A few weeks ago, I talked about my jam glut. Yep there were (and still are) 17 jars of plum jam in the linen press (yes we keep our preserves in the linen press – it’s the only space we have). Several people suggested I needed to get on to some jam drops to use up said supply. Jam drops are a favourite biscuit of mine, but to be honest I hardly ever make them. I need to remind myself to make them more often, because they really are quick to make and delicious to eat.
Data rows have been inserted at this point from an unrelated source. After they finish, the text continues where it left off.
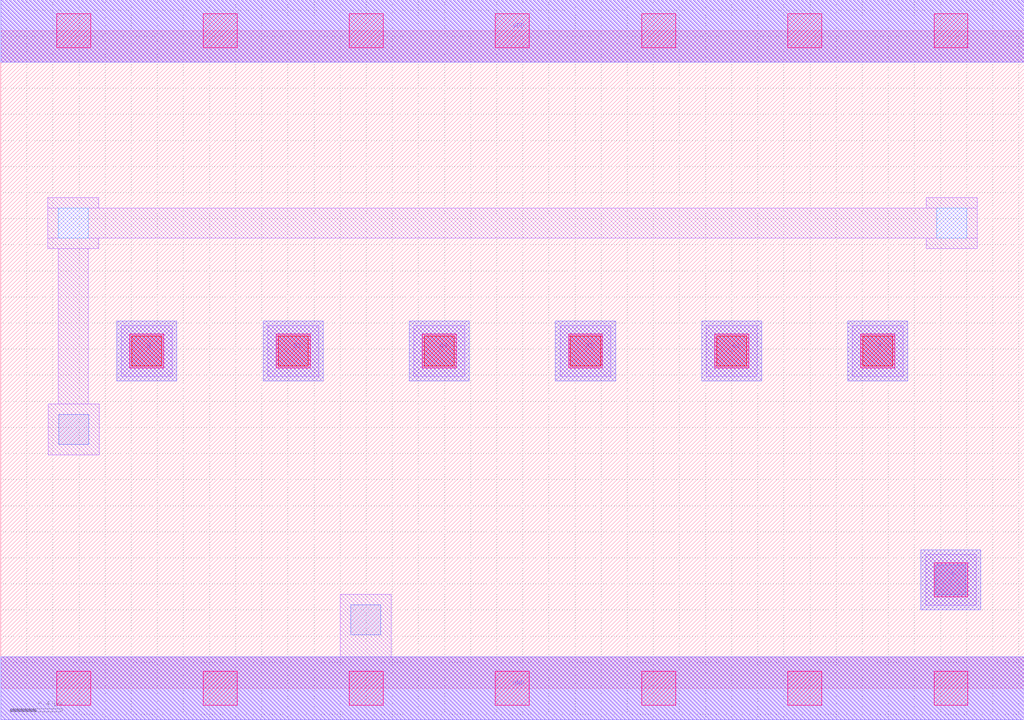
<source format=lef>
MACRO AAOI42
 CLASS CORE ;
 FOREIGN AAOI42 0 0 ;
 SIZE 7.84 BY 5.04 ;
 ORIGIN 0 0 ;
 SYMMETRY X Y R90 ;
 SITE unit ;
  PIN VDD
   DIRECTION INOUT ;
   USE POWER ;
   SHAPE ABUTMENT ;
    PORT
     CLASS CORE ;
       LAYER met1 ;
        RECT 0.00000000 4.80000000 7.84000000 5.28000000 ;
       LAYER met2 ;
        RECT 0.00000000 4.80000000 7.84000000 5.28000000 ;
    END
  END VDD

  PIN GND
   DIRECTION INOUT ;
   USE POWER ;
   SHAPE ABUTMENT ;
    PORT
     CLASS CORE ;
       LAYER met1 ;
        RECT 0.00000000 -0.24000000 7.84000000 0.24000000 ;
       LAYER met2 ;
        RECT 0.00000000 -0.24000000 7.84000000 0.24000000 ;
    END
  END GND

  PIN Y
   DIRECTION INOUT ;
   USE SIGNAL ;
   SHAPE ABUTMENT ;
    PORT
     CLASS CORE ;
       LAYER met2 ;
        RECT 7.05000000 0.60200000 7.51000000 1.06200000 ;
    END
  END Y

  PIN B
   DIRECTION INOUT ;
   USE SIGNAL ;
   SHAPE ABUTMENT ;
    PORT
     CLASS CORE ;
       LAYER met2 ;
        RECT 0.89000000 2.35700000 1.35000000 2.81700000 ;
    END
  END B

  PIN A2
   DIRECTION INOUT ;
   USE SIGNAL ;
   SHAPE ABUTMENT ;
    PORT
     CLASS CORE ;
       LAYER met2 ;
        RECT 4.25000000 2.35700000 4.71000000 2.81700000 ;
    END
  END A2

  PIN A1
   DIRECTION INOUT ;
   USE SIGNAL ;
   SHAPE ABUTMENT ;
    PORT
     CLASS CORE ;
       LAYER met2 ;
        RECT 5.37000000 2.35700000 5.83000000 2.81700000 ;
    END
  END A1

  PIN B1
   DIRECTION INOUT ;
   USE SIGNAL ;
   SHAPE ABUTMENT ;
    PORT
     CLASS CORE ;
       LAYER met2 ;
        RECT 2.01000000 2.35700000 2.47000000 2.81700000 ;
    END
  END B1

  PIN A3
   DIRECTION INOUT ;
   USE SIGNAL ;
   SHAPE ABUTMENT ;
    PORT
     CLASS CORE ;
       LAYER met2 ;
        RECT 3.13000000 2.35700000 3.59000000 2.81700000 ;
    END
  END A3

  PIN A
   DIRECTION INOUT ;
   USE SIGNAL ;
   SHAPE ABUTMENT ;
    PORT
     CLASS CORE ;
       LAYER met2 ;
        RECT 6.49000000 2.35700000 6.95000000 2.81700000 ;
    END
  END A

 OBS
    LAYER polycont ;
     RECT 1.00500000 2.47200000 1.23500000 2.70200000 ;
     RECT 2.12500000 2.47200000 2.35500000 2.70200000 ;
     RECT 3.24500000 2.47200000 3.47500000 2.70200000 ;
     RECT 4.36500000 2.47200000 4.59500000 2.70200000 ;
     RECT 5.48500000 2.47200000 5.71500000 2.70200000 ;
     RECT 6.60500000 2.47200000 6.83500000 2.70200000 ;

    LAYER pdiffc ;
     RECT 0.44000000 3.45000000 0.67000000 3.68000000 ;
     RECT 7.17000000 3.45000000 7.40000000 3.68000000 ;

    LAYER ndiffc ;
     RECT 2.68000000 0.41000000 2.91000000 0.64000000 ;
     RECT 7.16500000 0.71700000 7.39500000 0.94700000 ;
     RECT 0.44500000 1.87000000 0.67500000 2.10000000 ;

    LAYER met1 ;
     RECT 0.00000000 -0.24000000 7.84000000 0.24000000 ;
     RECT 2.60000000 0.24000000 2.99000000 0.72000000 ;
     RECT 7.08500000 0.63700000 7.47500000 1.02700000 ;
     RECT 0.92500000 2.39200000 1.31500000 2.78200000 ;
     RECT 2.04500000 2.39200000 2.43500000 2.78200000 ;
     RECT 3.16500000 2.39200000 3.55500000 2.78200000 ;
     RECT 4.28500000 2.39200000 4.67500000 2.78200000 ;
     RECT 5.40500000 2.39200000 5.79500000 2.78200000 ;
     RECT 6.52500000 2.39200000 6.91500000 2.78200000 ;
     RECT 0.36500000 1.79000000 0.75500000 2.18000000 ;
     RECT 0.44000000 2.18000000 0.67000000 3.37000000 ;
     RECT 0.36000000 3.37000000 0.75000000 3.45000000 ;
     RECT 7.09000000 3.37000000 7.48000000 3.45000000 ;
     RECT 0.36000000 3.45000000 7.48000000 3.68000000 ;
     RECT 0.36000000 3.68000000 0.75000000 3.76000000 ;
     RECT 7.09000000 3.68000000 7.48000000 3.76000000 ;
     RECT 0.00000000 4.80000000 7.84000000 5.28000000 ;

    LAYER via1 ;
     RECT 0.43000000 -0.13000000 0.69000000 0.13000000 ;
     RECT 1.55000000 -0.13000000 1.81000000 0.13000000 ;
     RECT 2.67000000 -0.13000000 2.93000000 0.13000000 ;
     RECT 3.79000000 -0.13000000 4.05000000 0.13000000 ;
     RECT 4.91000000 -0.13000000 5.17000000 0.13000000 ;
     RECT 6.03000000 -0.13000000 6.29000000 0.13000000 ;
     RECT 7.15000000 -0.13000000 7.41000000 0.13000000 ;
     RECT 7.15000000 0.70200000 7.41000000 0.96200000 ;
     RECT 0.99000000 2.45700000 1.25000000 2.71700000 ;
     RECT 2.11000000 2.45700000 2.37000000 2.71700000 ;
     RECT 3.23000000 2.45700000 3.49000000 2.71700000 ;
     RECT 4.35000000 2.45700000 4.61000000 2.71700000 ;
     RECT 5.47000000 2.45700000 5.73000000 2.71700000 ;
     RECT 6.59000000 2.45700000 6.85000000 2.71700000 ;
     RECT 0.43000000 4.91000000 0.69000000 5.17000000 ;
     RECT 1.55000000 4.91000000 1.81000000 5.17000000 ;
     RECT 2.67000000 4.91000000 2.93000000 5.17000000 ;
     RECT 3.79000000 4.91000000 4.05000000 5.17000000 ;
     RECT 4.91000000 4.91000000 5.17000000 5.17000000 ;
     RECT 6.03000000 4.91000000 6.29000000 5.17000000 ;
     RECT 7.15000000 4.91000000 7.41000000 5.17000000 ;

    LAYER met2 ;
     RECT 0.00000000 -0.24000000 7.84000000 0.24000000 ;
     RECT 7.05000000 0.60200000 7.51000000 1.06200000 ;
     RECT 0.89000000 2.35700000 1.35000000 2.81700000 ;
     RECT 2.01000000 2.35700000 2.47000000 2.81700000 ;
     RECT 3.13000000 2.35700000 3.59000000 2.81700000 ;
     RECT 4.25000000 2.35700000 4.71000000 2.81700000 ;
     RECT 5.37000000 2.35700000 5.83000000 2.81700000 ;
     RECT 6.49000000 2.35700000 6.95000000 2.81700000 ;
     RECT 0.00000000 4.80000000 7.84000000 5.28000000 ;

 END
END AAOI42

</source>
This time around, I gave the jam drops my own little twist with some orange zest and cardamon so that there was a little more flavour going on.
- 125g butter
- ½c sugar
- zest of an orange
- 1 egg
- 1t vanilla extract
- 1t cardamon
- 1½ c SR flour
- ¼ c plum jam
- Preheat the oven to 180*c
- In a food processor, cream the butter, sugar, and orange zest until light and creamy.
- Add in the egg and vanilla, and process a further minute.
- Add the cardamon powder and flour and process until a soft dough forms, scraping down the sides several times.
- Line to trays with baking paper.
- Roll the dough into small balls and place evenly on the trays.
- Using your pinkie finger, poke a hole in the top of each ball. Dip your pinkie into water every few biscuits to prevent it sticking.
- Using two teaspoons, carefully spoon a little jam into each indent.
- Bake for 15 minutes.
- Allow to cool on the tray before storing.
Where do you keep your jam? Do you love an old fashioned biscuit? Got any more ideas to use up plum jam?